_Consigne A_
Reproduisez fidèlement le passage de l'extrait sur les relations entre l'Union européenne et Israël commençant par « 10 mars 2010 : Résolution » et se poursuivant jusqu'à « blocus de Gaza. ».
_Consigne B_
Relevez toutes les dates complètes, avec jour, mois et année, qui figurent dans l'extrait sur les relations entre l'Union européenne et Israël.

_Extrait du document_
====
C. À NOUVELLE POLITIQUE DE VOISINAGE, NOUVELLE RELATION AVEC ISRAËL ?

1. Un contexte peu propice à une relance des négociations ?

Le Premier ministre israélien, Benyamin Netanyahou s'est rendu, le 11 décembre 2017, à Bruxelles pour un échange informel avec les ministres des affaires étrangères des États membres. Cette visite constituait une première depuis 22 ans. Elle s'inscrivait dans le contexte de l'annonce par le Président des États-Unis du transfert de l'ambassade américaine de Tel Aviv à Jérusalem.

La Haute représentante de l'Union européenne pour les affaires étrangères et la politique de sécurité, a rappelé, à cette occasion, la position « consolidée » de l'Union européenne sur Jérusalem, capitale des deux États, le statut de la ville devant être résolu par la négociation. Elle s'appuie notamment sur la résolution 478 du 20 août 1980 du Conseil de sécurité des Nations unies qui demande aux États le retrait des représentations diplomatiques de Jérusalem.

Reste qu'aux yeux du gouvernement israélien, l'interlocuteur principal sur la question du conflit israélo-palestinien demeure les États-Unis. La position européenne est jugée biaisée ou déséquilibrée, en faveur des Palestiniens. La critique ne vise pas seulement le Parlement européen, particulièrement impliqué dans le dossier (11 résolutions adoptées depuis 2010, parfois sur des sujets connexes), mais l'ensemble de l'Union européenne (238 communiqués de la Haute représentante depuis 2014 contre 254 pour toute l'Afrique et 265 pour l'Europe de l'Est et l'Asie centrale réunies sur la même période). La position adoptée sur la question des produits des colonies est notamment ciblée.

Résolutions adoptées par le Parlement européen depuis 2010 sur le conflit israélo-palestinien

10 mars 2010 : Résolution sur la mise en oeuvre des recommandations du rapport Goldstone sur Israël et la Palestine.

17 juin 2010 : Résolution sur l'opération militaire israélienne contre la flottille humanitaire et le blocus de Gaza.
====
_Listing_
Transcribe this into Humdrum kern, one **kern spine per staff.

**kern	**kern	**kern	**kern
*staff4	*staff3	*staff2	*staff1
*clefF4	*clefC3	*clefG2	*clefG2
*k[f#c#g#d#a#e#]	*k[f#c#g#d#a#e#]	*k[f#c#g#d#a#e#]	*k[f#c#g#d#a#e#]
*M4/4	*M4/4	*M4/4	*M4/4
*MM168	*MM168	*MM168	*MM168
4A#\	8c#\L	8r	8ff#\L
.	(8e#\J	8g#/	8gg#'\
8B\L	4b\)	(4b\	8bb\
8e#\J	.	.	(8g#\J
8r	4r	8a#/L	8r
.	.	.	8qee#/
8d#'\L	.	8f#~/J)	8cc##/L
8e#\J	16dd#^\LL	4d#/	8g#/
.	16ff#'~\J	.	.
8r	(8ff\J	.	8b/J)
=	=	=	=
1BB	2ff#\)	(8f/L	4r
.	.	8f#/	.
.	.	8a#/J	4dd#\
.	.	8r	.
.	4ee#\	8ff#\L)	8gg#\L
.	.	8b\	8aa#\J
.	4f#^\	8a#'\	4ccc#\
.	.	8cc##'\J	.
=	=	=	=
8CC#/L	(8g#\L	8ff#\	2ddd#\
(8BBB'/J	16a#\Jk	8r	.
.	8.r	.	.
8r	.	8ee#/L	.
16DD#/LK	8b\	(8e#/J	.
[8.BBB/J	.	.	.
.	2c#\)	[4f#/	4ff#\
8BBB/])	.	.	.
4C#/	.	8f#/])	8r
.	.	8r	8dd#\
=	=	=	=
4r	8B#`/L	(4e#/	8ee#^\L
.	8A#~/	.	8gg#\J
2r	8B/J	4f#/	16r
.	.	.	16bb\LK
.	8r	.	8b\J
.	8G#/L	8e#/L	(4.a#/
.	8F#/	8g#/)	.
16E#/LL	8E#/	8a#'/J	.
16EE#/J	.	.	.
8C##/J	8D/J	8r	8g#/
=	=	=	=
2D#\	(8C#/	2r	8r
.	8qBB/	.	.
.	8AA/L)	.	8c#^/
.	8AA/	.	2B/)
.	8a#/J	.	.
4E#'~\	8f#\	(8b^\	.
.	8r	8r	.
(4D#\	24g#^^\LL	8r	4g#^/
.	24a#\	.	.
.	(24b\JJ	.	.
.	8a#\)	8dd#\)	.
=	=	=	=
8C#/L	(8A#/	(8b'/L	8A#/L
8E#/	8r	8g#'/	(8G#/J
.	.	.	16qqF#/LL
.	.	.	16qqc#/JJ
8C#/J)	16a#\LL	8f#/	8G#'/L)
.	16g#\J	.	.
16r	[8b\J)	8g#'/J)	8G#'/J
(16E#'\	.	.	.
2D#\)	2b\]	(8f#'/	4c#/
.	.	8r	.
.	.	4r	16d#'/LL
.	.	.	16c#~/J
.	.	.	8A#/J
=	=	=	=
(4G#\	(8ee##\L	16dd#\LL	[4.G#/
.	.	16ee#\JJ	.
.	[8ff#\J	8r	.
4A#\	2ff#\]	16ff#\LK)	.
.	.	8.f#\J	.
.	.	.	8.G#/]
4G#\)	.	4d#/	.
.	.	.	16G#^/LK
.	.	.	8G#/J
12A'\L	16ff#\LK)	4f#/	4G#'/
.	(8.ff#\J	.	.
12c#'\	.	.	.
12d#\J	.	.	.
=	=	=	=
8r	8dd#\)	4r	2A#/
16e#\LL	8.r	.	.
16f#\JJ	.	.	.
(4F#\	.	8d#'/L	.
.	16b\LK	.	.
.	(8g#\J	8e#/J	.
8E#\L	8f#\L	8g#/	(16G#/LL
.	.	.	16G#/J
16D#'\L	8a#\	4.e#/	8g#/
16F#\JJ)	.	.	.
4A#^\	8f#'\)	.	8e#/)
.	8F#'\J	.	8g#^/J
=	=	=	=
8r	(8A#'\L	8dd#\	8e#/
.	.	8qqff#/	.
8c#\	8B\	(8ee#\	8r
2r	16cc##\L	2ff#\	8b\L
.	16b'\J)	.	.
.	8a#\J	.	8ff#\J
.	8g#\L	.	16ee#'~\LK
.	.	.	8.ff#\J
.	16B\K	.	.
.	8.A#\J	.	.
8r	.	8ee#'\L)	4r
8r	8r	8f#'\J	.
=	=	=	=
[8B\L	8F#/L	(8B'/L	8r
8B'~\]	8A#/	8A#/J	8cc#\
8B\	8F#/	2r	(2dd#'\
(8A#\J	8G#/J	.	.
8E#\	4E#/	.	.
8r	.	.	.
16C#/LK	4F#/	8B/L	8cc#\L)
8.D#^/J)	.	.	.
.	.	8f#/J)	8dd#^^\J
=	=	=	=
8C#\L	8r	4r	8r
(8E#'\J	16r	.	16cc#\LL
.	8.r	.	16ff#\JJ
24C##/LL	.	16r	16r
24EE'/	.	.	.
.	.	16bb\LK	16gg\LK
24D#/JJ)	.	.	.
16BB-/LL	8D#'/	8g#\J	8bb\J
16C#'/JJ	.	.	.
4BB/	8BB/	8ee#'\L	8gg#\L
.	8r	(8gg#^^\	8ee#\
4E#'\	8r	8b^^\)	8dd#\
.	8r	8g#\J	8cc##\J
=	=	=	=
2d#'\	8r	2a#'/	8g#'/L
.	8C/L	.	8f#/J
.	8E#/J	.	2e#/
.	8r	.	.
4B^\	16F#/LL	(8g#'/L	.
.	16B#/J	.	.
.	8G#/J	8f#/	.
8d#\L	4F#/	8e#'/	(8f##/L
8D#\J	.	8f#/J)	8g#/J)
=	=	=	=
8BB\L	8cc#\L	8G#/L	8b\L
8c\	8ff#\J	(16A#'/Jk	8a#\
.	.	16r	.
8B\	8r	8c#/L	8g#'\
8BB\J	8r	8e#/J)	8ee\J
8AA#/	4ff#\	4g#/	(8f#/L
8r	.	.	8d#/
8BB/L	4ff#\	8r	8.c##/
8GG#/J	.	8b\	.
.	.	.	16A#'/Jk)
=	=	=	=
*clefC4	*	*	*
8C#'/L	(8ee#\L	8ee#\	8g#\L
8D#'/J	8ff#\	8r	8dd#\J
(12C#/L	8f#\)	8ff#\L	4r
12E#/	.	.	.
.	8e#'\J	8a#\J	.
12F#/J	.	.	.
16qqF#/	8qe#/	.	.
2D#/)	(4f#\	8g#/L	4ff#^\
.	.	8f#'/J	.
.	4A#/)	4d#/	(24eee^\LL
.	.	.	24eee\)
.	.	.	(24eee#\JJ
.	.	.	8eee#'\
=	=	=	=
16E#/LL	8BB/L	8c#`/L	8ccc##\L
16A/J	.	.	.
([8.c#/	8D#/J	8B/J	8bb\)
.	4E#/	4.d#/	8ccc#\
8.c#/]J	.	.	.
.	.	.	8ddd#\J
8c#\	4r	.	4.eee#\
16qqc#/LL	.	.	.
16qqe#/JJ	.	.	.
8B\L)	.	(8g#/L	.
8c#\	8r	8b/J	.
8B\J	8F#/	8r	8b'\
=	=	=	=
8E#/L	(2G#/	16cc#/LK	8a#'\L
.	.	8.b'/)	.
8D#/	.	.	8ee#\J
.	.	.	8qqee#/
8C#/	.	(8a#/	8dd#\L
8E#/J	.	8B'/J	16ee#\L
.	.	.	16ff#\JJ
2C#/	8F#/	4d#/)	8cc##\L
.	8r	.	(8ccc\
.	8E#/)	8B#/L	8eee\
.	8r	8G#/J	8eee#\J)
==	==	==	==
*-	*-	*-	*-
====
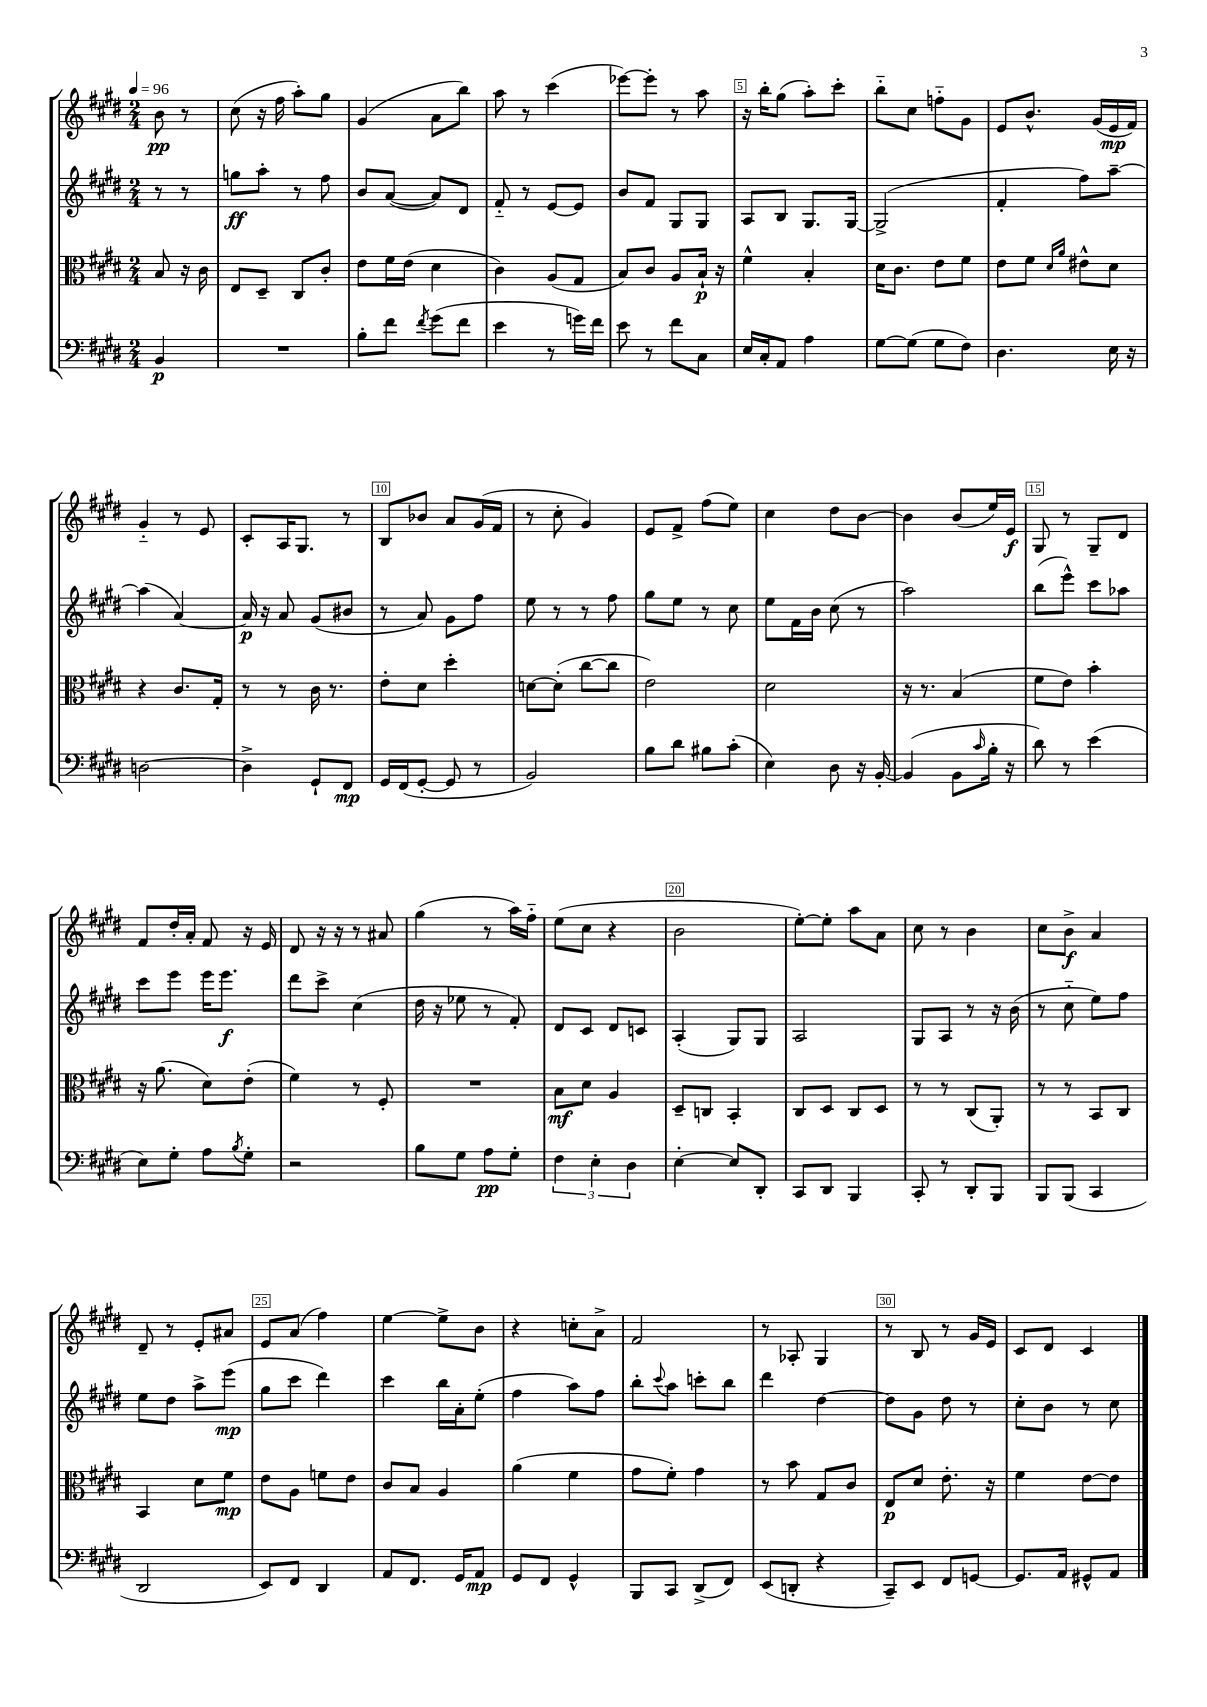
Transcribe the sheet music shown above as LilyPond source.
====
_Réponse attendue A_
10 mars 2010 : Résolution sur la mise en oeuvre des recommandations du rapport Goldstone sur Israël et la Palestine.

17 juin 2010 : Résolution sur l'opération militaire israélienne contre la flottille humanitaire et le blocus de Gaza.

_Réponse attendue B_
- 11 décembre 2017
- 20 août 1980
- 10 mars 2010
- 17 juin 2010